Implementing a Query Hydrator
Query hydrators run at the start of the Home Mixer pipeline. They transform a raw request into a "Hydrated Query" that contains the user's engagement history.
1. Define the Hydrator Logic
Create a new module in home-mixer/src/query_hydrators/ that implements the hydration trait. Your hydrator should fetch data from internal services (like Strato or a Key-Value store).
use async_trait::async_trait;
use xai_home_mixer_proto::UserContext;
#[async_trait]
pub trait QueryHydrator {
async fn hydrate(&self, user_id: i64) -> anyhow::Result<UserContext>;
}
pub struct UserActionHydrator {
// Clients for internal services
pub action_store_client: ActionStoreClient,
}
#[async_trait]
impl QueryHydrator for UserActionHydrator {
async fn hydrate(&self, user_id: i64) -> anyhow::Result<UserContext> {
// Fetch the last 200 actions (likes, replies, etc.) for the user
let actions = self.action_store_client.get_recent_actions(user_id, 200).await?;
Ok(UserContext {
user_id,
action_sequence: actions,
// Additional features used by the Phoenix Transformer
})
}
}
2. Register with Home Mixer
Open home-mixer/lib.rs and ensure your hydrator is initialized within the HomeMixerServer.
Implementing a Candidate Hydrator
Candidate hydrators are executed in parallel for every post returned by the retrieval stages (Thunder and Phoenix Retrieval).
1. Create the Hydrator
Candidate hydrators focus on fetching post-level metadata, such as the author's ID, media types, and engagement counts.

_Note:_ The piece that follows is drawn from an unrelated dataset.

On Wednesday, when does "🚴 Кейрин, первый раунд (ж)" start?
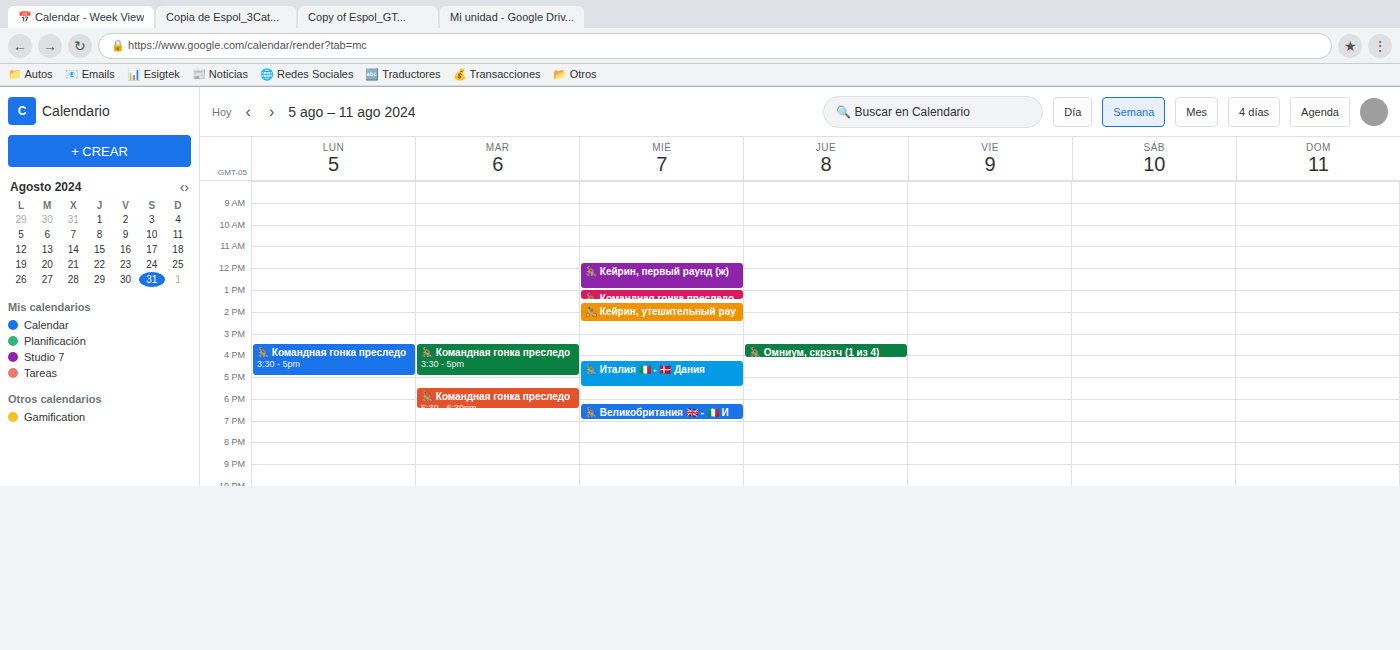
11:45 AM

use xai_candidate_pipeline::hydrator::CandidateHydrator;
use xai_home_mixer_proto::CandidatePost;
pub struct PostFeatureHydrator {
pub feature_repo: Arc<FeatureRepository>,
}
#[async_trait]
impl CandidateHydrator<CandidatePost> for PostFeatureHydrator {
async fn hydrate(&self, candidates: Vec<CandidatePost>) -> Vec<CandidatePost> {
// Batch fetch features to minimize RPC overhead
let post_ids: Vec<i64> = candidates.iter().map(|c| c.id).collect();
let features = self.feature_repo.batch_get_features(post_ids).await;
candidates.into_iter().map(|mut c| {
if let Some(f) = features.get(&c.id) {
c.author_id = f.author_id;
c.has_video = f.has_video;
}
c
}).collect()
}
}
2. Batching and Concurrency
To maintain low latency, the CandidatePipeline automatically handles the distribution of candidates across your hydrators.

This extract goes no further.